Department of Anesthesiology and Pain Medicine, University of California Davis Medical Center, 2315 Stockton Boulevard, Sacramento, CA 95817, USA.
Department of Emergency Medicine, University of California San Diego, 200 West Arbor Drive #8676, San Diego, CA 92103, USA; Department of Biomedical Informatics, UC San Diego Health, University of California San Diego, 9500 Gilman Drive, MC 0728, La Jolla, California 92093-0728, USA; Department of Computer Science and Engineering, University of California San Diego, 9500 Gilman Drive, Mail Code 0404, La Jolla, CA 92093-0404, USA.

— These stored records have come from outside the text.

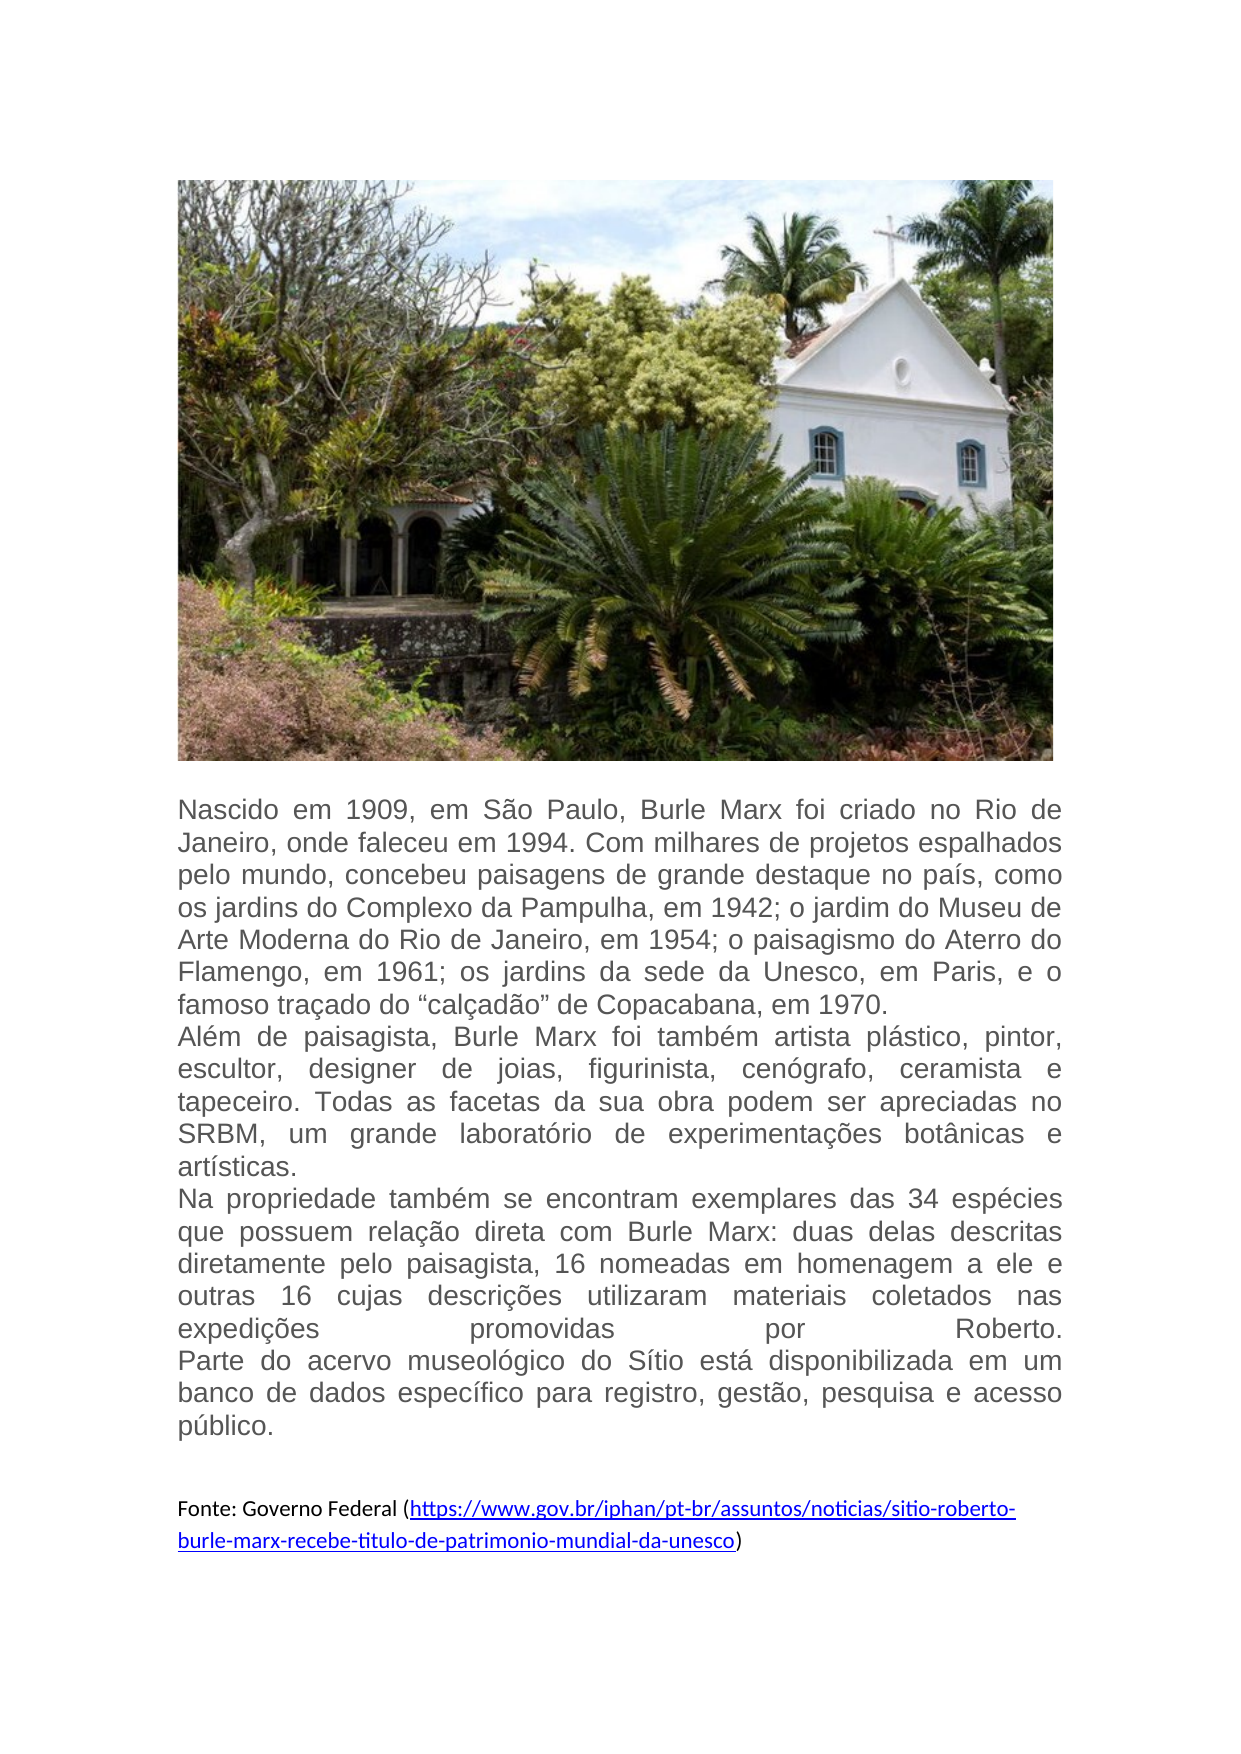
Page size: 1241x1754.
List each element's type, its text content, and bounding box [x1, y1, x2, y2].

text Nascido em 1909, em São Paulo, Burle Marx foi criado no Rio de Janeiro, onde faleceu em 1994. Com milhares de projetos espalhados pelo mundo, concebeu paisagens de grande destaque no país, como os jardins do Complexo da Pampulha, em 1942; o jardim do Museu de Arte Moderna do Rio de Janeiro, em 1954; o paisagismo do Aterro do Flamengo, em 1961; os jardins da sede da Unesco, em Paris, e o famoso traçado do “calçadão” de Copacabana, em 1970. [177, 793, 1063, 1020]
text Fonte: Governo Federal (https://www.gov.br/iphan/pt-br/assuntos/noticias/sitio-roberto-burle-marx-recebe-titulo-de-patrimonio-mundial-da-unesco) [177, 1494, 1063, 1554]
text Além de paisagista, Burle Marx foi também artista plástico, pintor, escultor, designer de joias, figurinista, cenógrafo, ceramista e tapeceiro. Todas as facetas da sua obra podem ser apreciadas no SRBM, um grande laboratório de experimentações botânicas e artísticas. Na propriedade também se encontram exemplares das 34 espécies que possuem relação direta com Burle Marx: duas delas descritas diretamente pelo paisagista, 16 nomeadas em homenagem a ele e outras 16 cujas descrições utilizaram materiais coletados nas expedições promovidas por Roberto. Parte do acervo museológico do Sítio está disponibilizada em um banco de dados específico para registro, gestão, pesquisa e acesso público. [177, 1020, 1063, 1441]
picture [177, 180, 1054, 761]
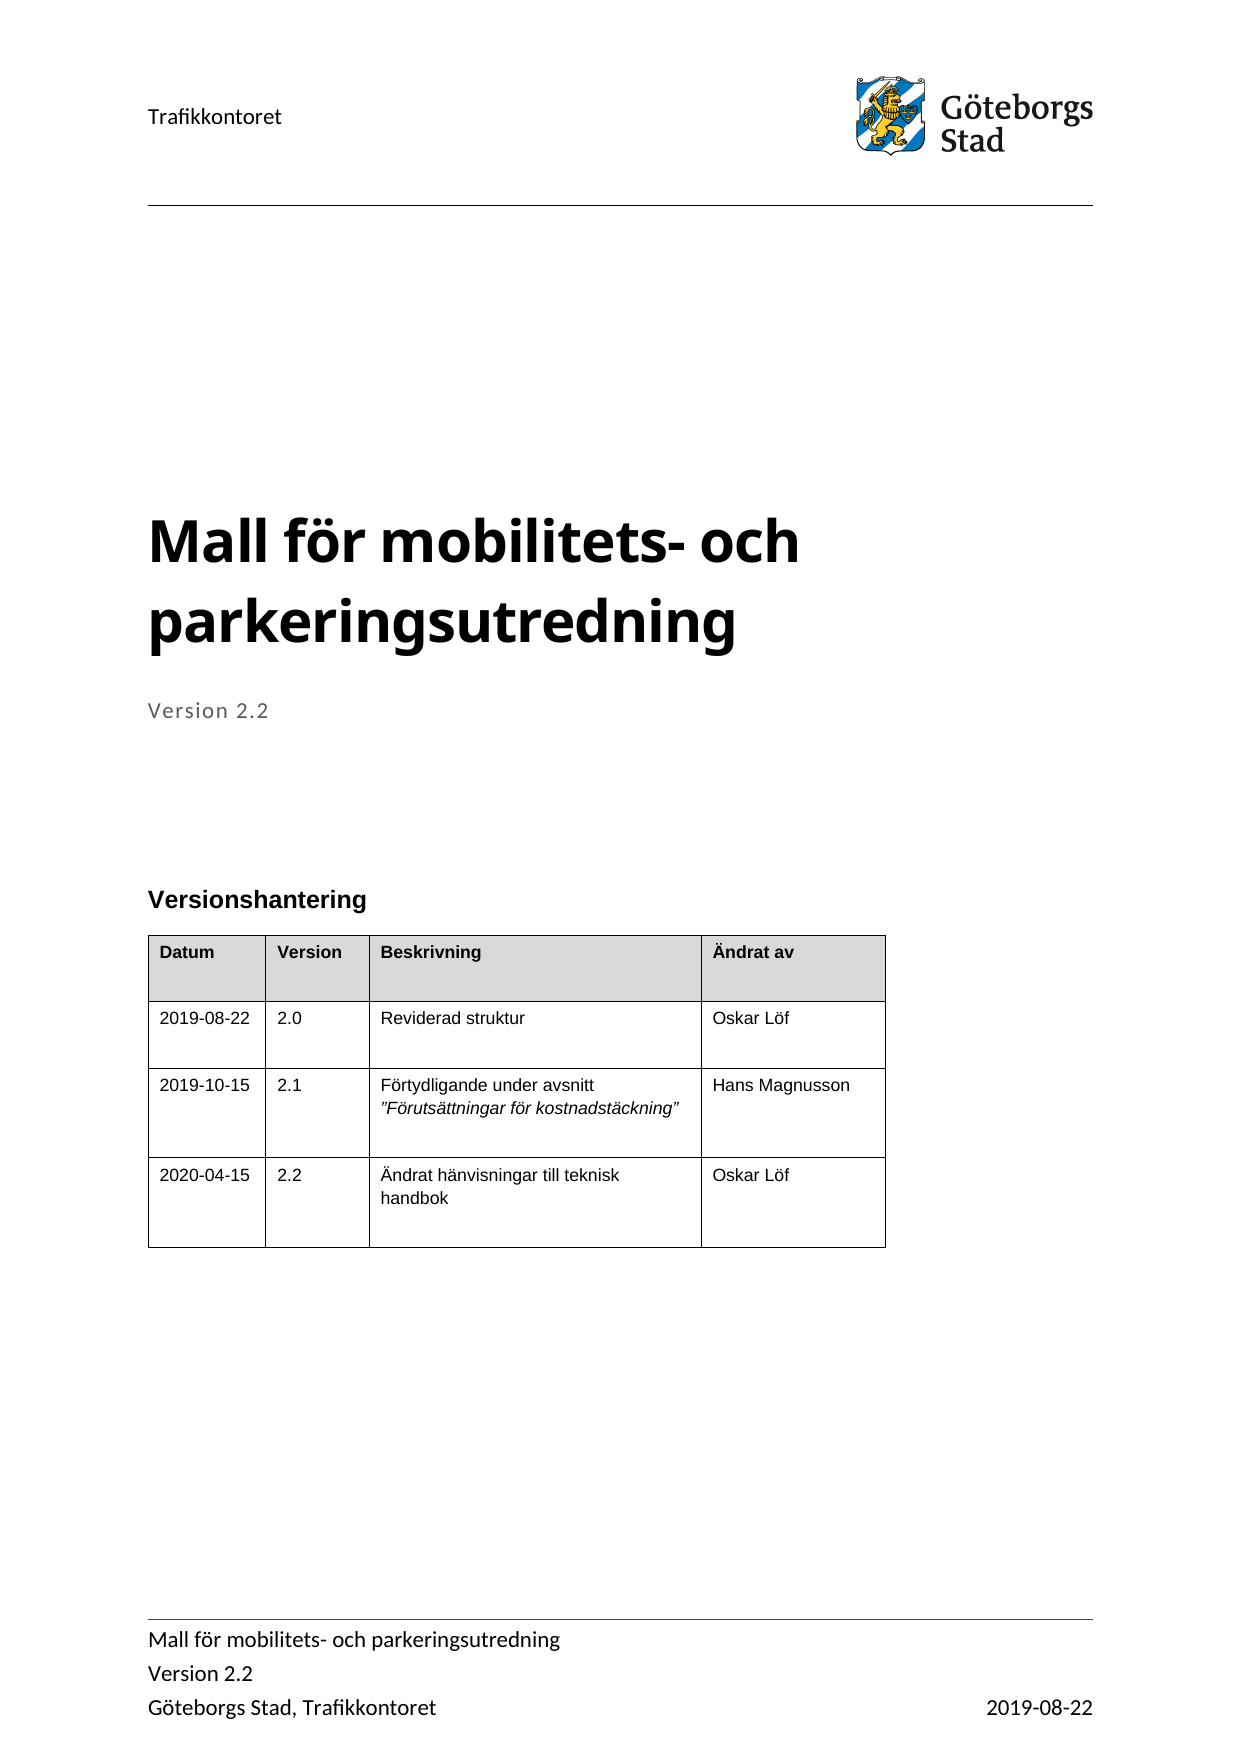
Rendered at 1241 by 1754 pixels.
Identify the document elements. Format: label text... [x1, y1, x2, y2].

table_cell Ändrat hänvisningar till teknisk handbok [370, 1158, 701, 1247]
table_cell 2020-04-15 [149, 1158, 265, 1247]
table_header Beskrivning [370, 936, 701, 1001]
text Versionshantering [148, 885, 1093, 914]
table_header Datum [149, 936, 265, 1001]
table_cell 2019-10-15 [149, 1069, 265, 1157]
table_cell Oskar Löf [702, 1158, 885, 1247]
table_header Version [266, 936, 369, 1001]
table_cell 2.2 [266, 1158, 369, 1247]
table_cell Förtydligande under avsnitt ”Förutsättningar för kostnadstäckning” [370, 1069, 701, 1157]
table_cell Oskar Löf [702, 1002, 885, 1067]
table_cell 2.1 [266, 1069, 369, 1157]
table_cell [149, 1002, 265, 1067]
table_cell Hans Magnusson [702, 1069, 885, 1157]
table_header Ändrat av [702, 936, 885, 1001]
table_cell 2.0 [266, 1002, 369, 1067]
table_cell Reviderad struktur [370, 1002, 701, 1067]
picture [856, 76, 1093, 156]
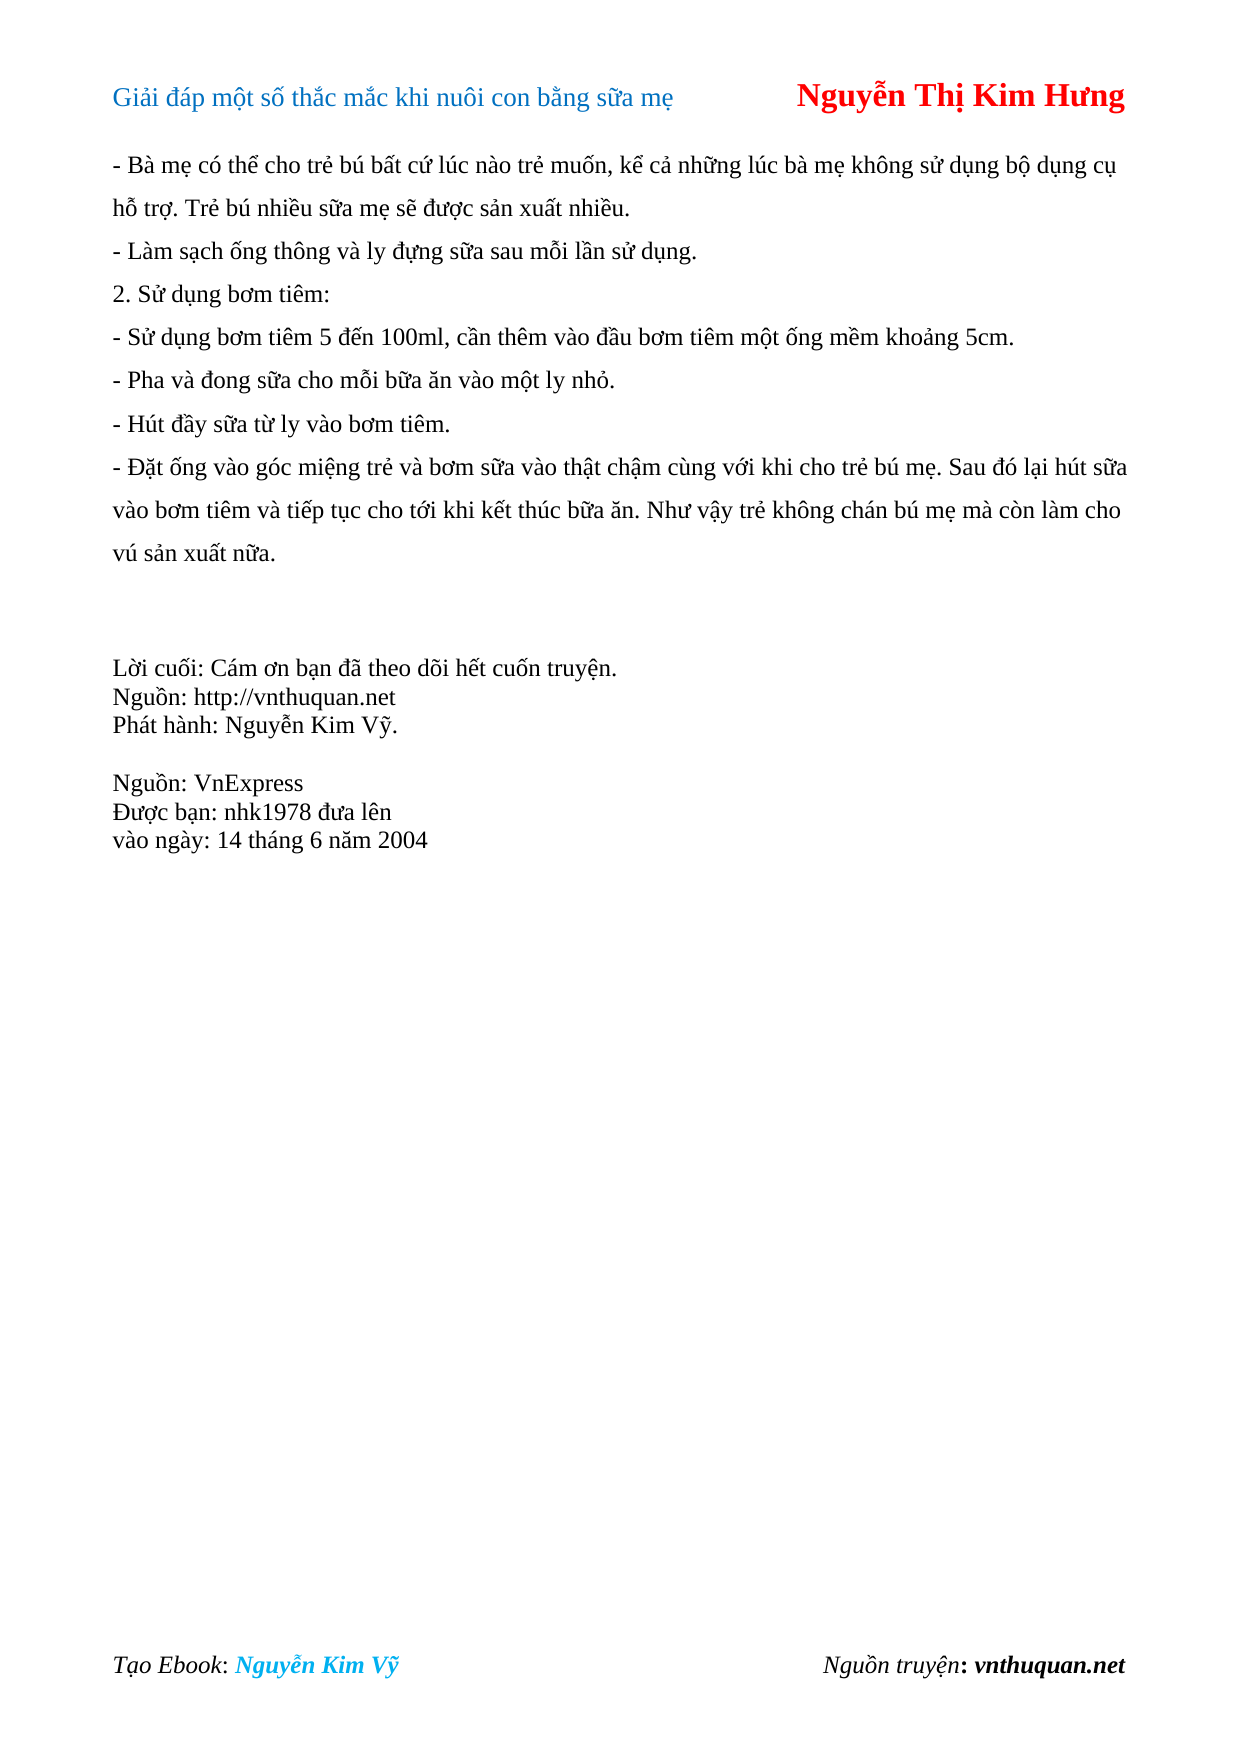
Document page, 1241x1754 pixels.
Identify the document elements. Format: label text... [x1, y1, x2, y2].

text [112, 150, 1128, 610]
text Lời cuối: Cám ơn bạn đã theo dõi hết cuốn truyện. Nguồn: http://vnthuquan.net Phát hành: Nguyễn Kim Vỹ. Nguồn: VnExpress Được bạn: nhk1978 đưa lên vào ngày: 14 tháng 6 năm 2004 [112, 624, 1128, 854]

Clin Lab Med. 2020 Mar;40(1):69-82. doi: 10.1016/j.cll.2019.11.004. Epub 2020 Jan 7.
The future of connected health care will involve the collection of patient data or enhancement of clinician workflows through various biosensors and displays found on wearable electronic devices, many of which are marketed directly to consumers. The adoption of wearables in health care is being driven by efforts to reduce health care costs, improve care quality, and increase clinician efficiency. Wearables have significant potential to achieve these goals but are currently limited by lack of widespread integrations into electronic health records, biosensor data collection types, and a lack of scientifically rigorous literature showing benefit.
未来的互联医疗将通过可穿戴电子设备上的各种生物传感器和显示器来收集患者数据或增强临床医生的工作流程,其中许多设备都是直接面向消费者销售的。可穿戴设备在医疗保健中的应用是为了降低医疗成本、提高护理质量和提高临床医生的工作效率。可穿戴设备具有实现这些目标的巨大潜力,但目前受到缺乏广泛集成到电子健康记录、生物传感器数据收集类型以及缺乏科学严谨的文献证明其益处的限制。